The records that follow need to be printed exactly. Leave out each image.

Material shown —
§ §
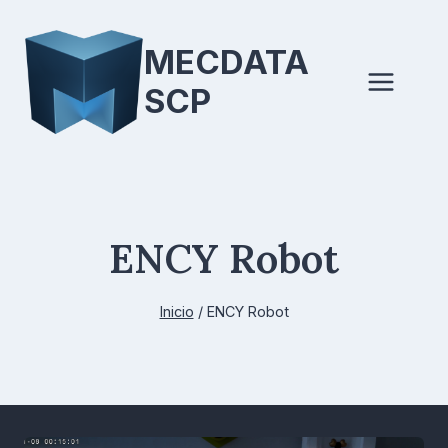
Saltar
al
MECDATA
contenido
SCP
ENCY Robot
Inicio
/
ENCY Robot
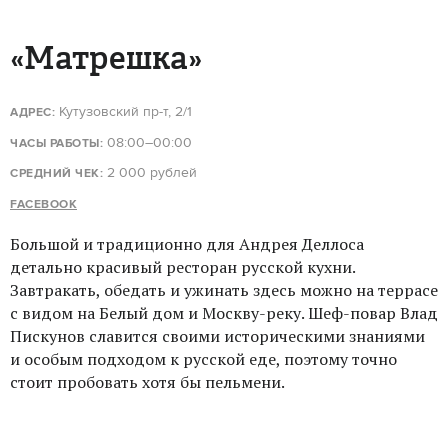
«Матрешка»
Кутузовский пр-т, 2/1
АДРЕС:
08:00–00:00
ЧАСЫ РАБОТЫ:
2 000 рублей
СРЕДНИЙ ЧЕК:
FACEBOOK
Большой и традиционно для Андрея Деллоса
детально красивый ресторан русской кухни.
Завтракать, обедать и ужинать здесь можно на террасе
с видом на Белый дом и Москву-реку. Шеф-повар Влад
Пискунов славится своими историческими знаниями
и особым подходом к русской еде, поэтому точно
стоит пробовать хотя бы пельмени.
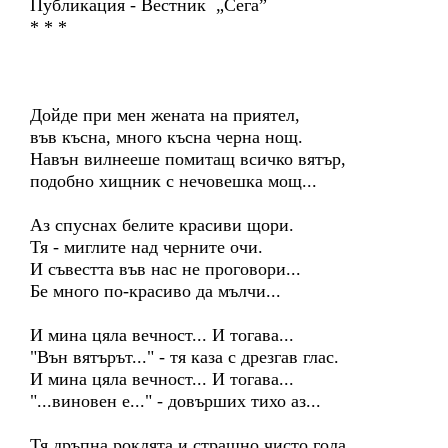
Публикация - Вестник „Сега”
* * *
Дойде при мен жената на приятел,
във късна, много късна черна нощ.
Навън вилнееше помитащ всичко вятър,
подобно хищник с нечовешка мощ...
Аз спуснах белите красиви щори.
Тя - миглите над черните очи.
И съвестта във нас не проговори...
Бе много по-красиво да мълчи...
И мина цяла вечност... И тогава...
"Вън вятърът..." - тя каза с дрезгав глас.
И мина цяла вечност... И тогава...
"...виновен е..." - довърших тихо аз...
Тя дръпна роклята и страшно чисто гола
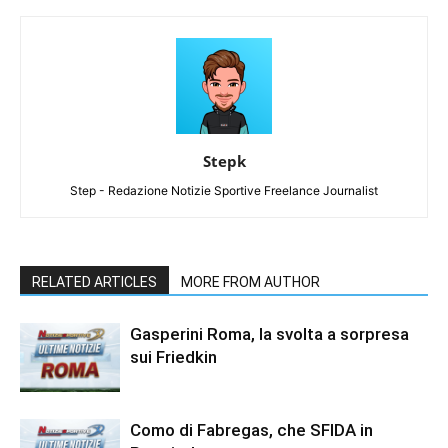
Stepk
Step - Redazione Notizie Sportive Freelance Journalist
RELATED ARTICLES
MORE FROM AUTHOR
Gasperini Roma, la svolta a sorpresa
sui Friedkin
Como di Fabregas, che SFIDA in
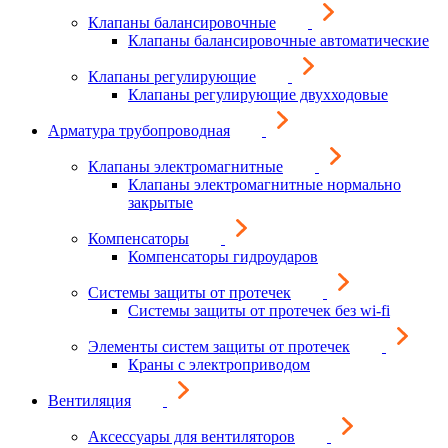
Клапаны балансировочные
Клапаны балансировочные автоматические
Клапаны регулирующие
Клапаны регулирующие двухходовые
Арматура трубопроводная
Клапаны электромагнитные
Клапаны электромагнитные нормально
закрытые
Компенсаторы
Компенсаторы гидроударов
Системы защиты от протечек
Системы защиты от протечек без wi-fi
Элементы систем защиты от протечек
Краны с электроприводом
Вентиляция
Аксессуары для вентиляторов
§ §
Answer to the exercise —
Saltar
al
MECDATA
contenido
SCP
ENCY Robot
Inicio
/
ENCY Robot
«Матрешка»
Кутузовский пр-т, 2/1
АДРЕС:
08:00–00:00
ЧАСЫ РАБОТЫ:
2 000 рублей
СРЕДНИЙ ЧЕК:
FACEBOOK
Большой и традиционно для Андрея Деллоса
детально красивый ресторан русской кухни.
Завтракать, обедать и ужинать здесь можно на террасе
с видом на Белый дом и Москву-реку. Шеф-повар Влад
Пискунов славится своими историческими знаниями
и особым подходом к русской еде, поэтому точно
стоит пробовать хотя бы пельмени.
Публикация - Вестник „Сега”
* * *
Дойде при мен жената на приятел,
във късна, много късна черна нощ.
Навън вилнееше помитащ всичко вятър,
подобно хищник с нечовешка мощ...
Аз спуснах белите красиви щори.
Тя - миглите над черните очи.
И съвестта във нас не проговори...
Бе много по-красиво да мълчи...
И мина цяла вечност... И тогава...
"Вън вятърът..." - тя каза с дрезгав глас.
И мина цяла вечност... И тогава...
"...виновен е..." - довърших тихо аз...
Тя дръпна роклята и страшно чисто гола
Stepk
Step - Redazione Notizie Sportive Freelance Journalist
RELATED ARTICLES
MORE FROM AUTHOR
Gasperini Roma, la svolta a sorpresa
sui Friedkin
Como di Fabregas, che SFIDA in
Клапаны балансировочные
Клапаны балансировочные автоматические
Клапаны регулирующие
Клапаны регулирующие двухходовые
Арматура трубопроводная
Клапаны электромагнитные
Клапаны электромагнитные нормально
закрытые
Компенсаторы
Компенсаторы гидроударов
Системы защиты от протечек
Системы защиты от протечек без wi-fi
Элементы систем защиты от протечек
Краны с электроприводом
Вентиляция
Аксессуары для вентиляторов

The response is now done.